Colette, S., François, J., De Moor, B., & Van Noort, V. (2025, March). *Machine learning for optimal growth temperature prediction of prokaryotes using amino acid descriptors*. doi:10.1101/2025.03.03.640802

## Installation <a name="installation"></a>
System Requirements: Python (>= 3.9)

### Installation with pip
```
pip install OGTFinder
```

## Usage <a name="usage"></a>

### Input Data <a name="input_data"></a>
The input is a FASTA file containing proteome sequences of the organism of interest. Comment lines starting with '!', '#', or ';' are allowed. Besides the proteome, the user also needs to specify the taxonomic domain of the organism of interest, either Archaea or Bacteria (default) with `--domain`.
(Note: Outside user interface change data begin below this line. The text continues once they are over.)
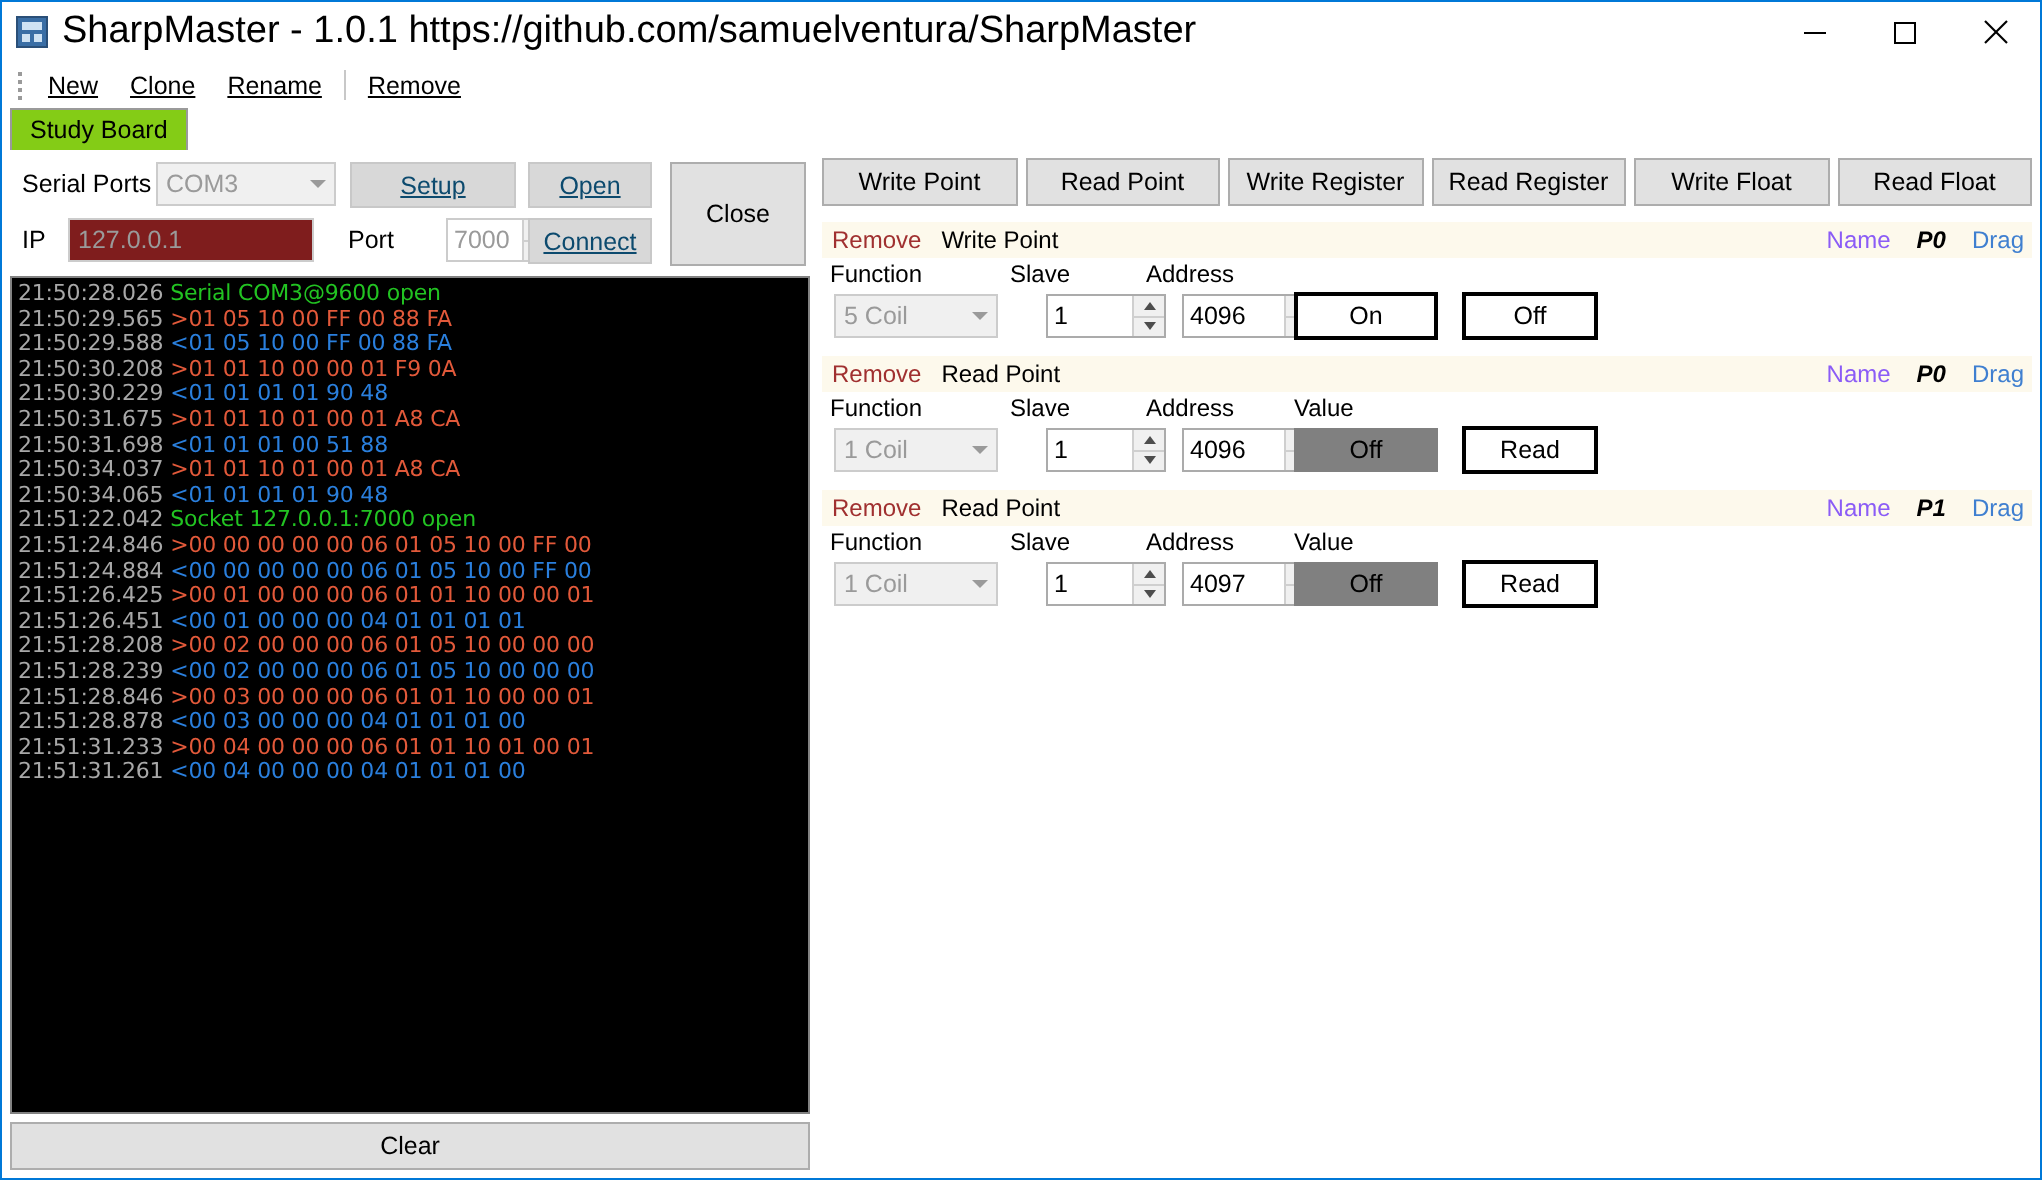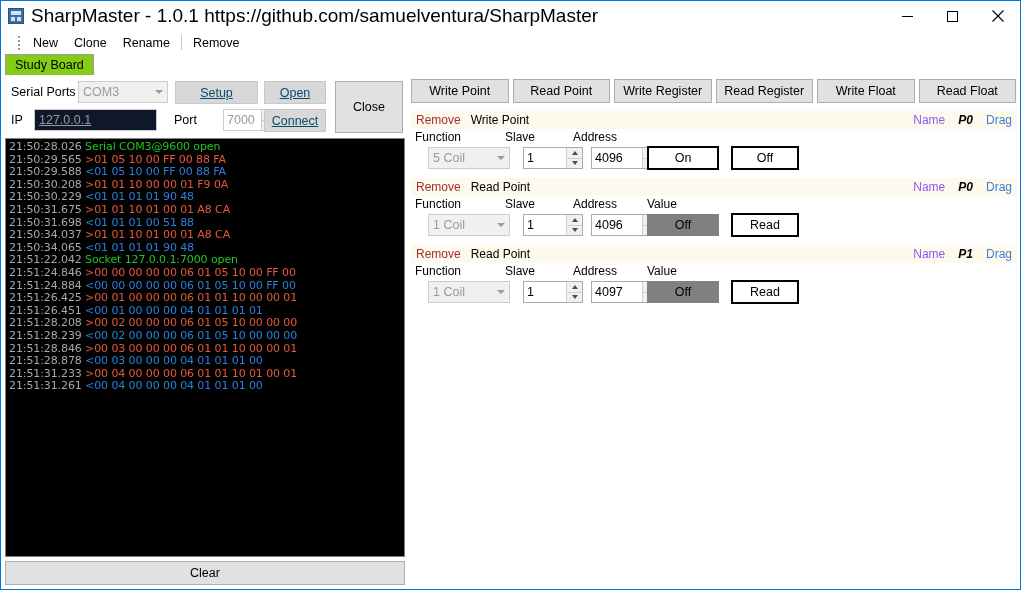--- a/index.html
+++ b/index.html
@@ -58,7 +58,8 @@
     height:23px;flex:0 0 23px;
     display:flex;align-items:center;
     background:#ffffff;
-    padding-left:14px;
+    padding-left:5px;
+    text-decoration:underline;
   }
   .grip{
     width:8px;height:16px;margin-right:2px;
### Output Data <a name="output_data"></a>
The prediction is detailed in the file `results.tsv` in the output directory, which may be specified with `--outdir`. The result file is a tab-delimited file consisting of the following 4 columns: 
- `filename`: Input FASTA file
- `domain`: User-specified taxonomic domain
- `prediction [°C]`: OGT prediction
- `class`: Corresponding thermophilicity class

In addition, Debug mode `--debug` outputs a file `descriptors.tsv` containing the feature values inputted to the model. 
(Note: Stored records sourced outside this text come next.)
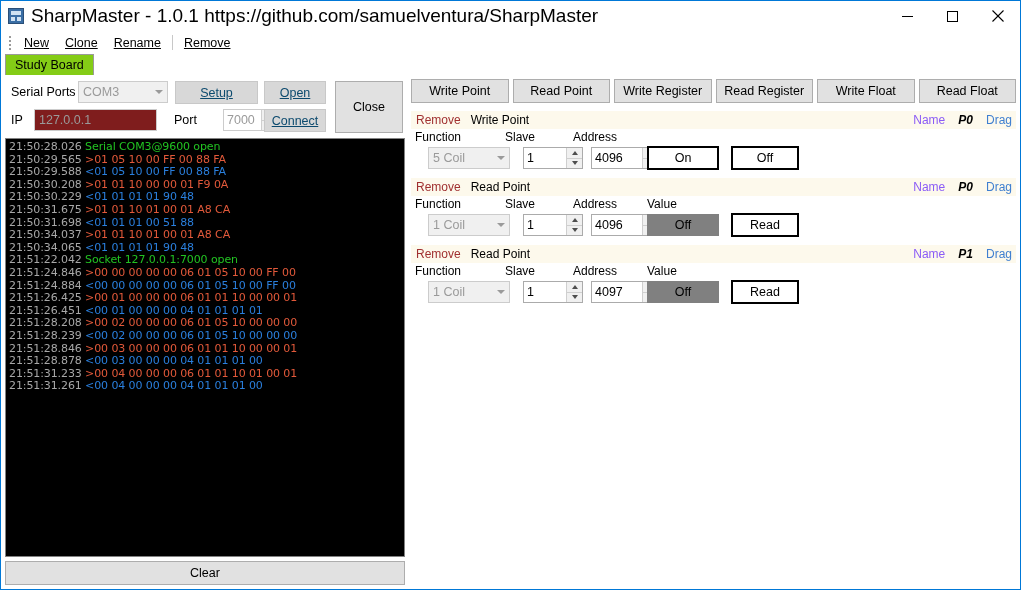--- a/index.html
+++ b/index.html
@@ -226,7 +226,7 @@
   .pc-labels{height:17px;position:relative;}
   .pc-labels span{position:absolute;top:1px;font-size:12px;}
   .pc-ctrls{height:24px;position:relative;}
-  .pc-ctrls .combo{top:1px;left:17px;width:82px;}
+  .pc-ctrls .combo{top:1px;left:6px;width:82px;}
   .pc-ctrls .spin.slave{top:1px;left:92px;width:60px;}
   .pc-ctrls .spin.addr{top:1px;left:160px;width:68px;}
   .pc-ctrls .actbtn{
### Usage command <a name="usage_command"></a>
```
ogtfinder tests/test_data/Haloarcula_marismortui/GCF_000011085.1.faa --outdir my_outdir --domain Archaea
```

### Examples <a name="examples"></a>
*Example 1: Fervidobacterium pennivorans*

Fervidobacterium pennivorans is an anaerobe, thermophilic bacterium from the phylum Thermotogota. Its optimal growth temperature is 70°C according to the database ThermoBase and the supplementary information from Lyubetsky et al. (2020), and 80°C according to the database Tempura. In this work, we consider the median OGT value as the true OGT, which in this case is 70°C. Starting from the genome `GCF_000235405.2`, the proteome can be predicted with a genome annotation tool such as Prokka or Bakta. Alternatively, the proteome can be downloaded from NCBI or UniProt if available. In this work, we used Prokka to annotate all genomes with the following command:
```
prokka --outdir Prokka --force --prefix GCF_000235405.2 --genus Fervidobacterium --usegenus --kingdom Bacteria --evalue 0.001  GCF_000235405.2.fna
```

The resulting output directory `Prokka` contains the predicted proteome in the output file `GCF_000235405.2.faa`. This output file is also provided here under the `tests` directory.

Now, the OGT can be predicted with the following command:
```
ogtfinder tests/test_data/Fervidobacterium_pennivorans/GCF_000235405.2.faa --outdir my_outdir --domain Bacteria
```

The predicted OGT is both printed to the screen and stored in `my_outdir/results.tsv`. The predicted OGT is 71.3°C, close to the median OGT of 70°C.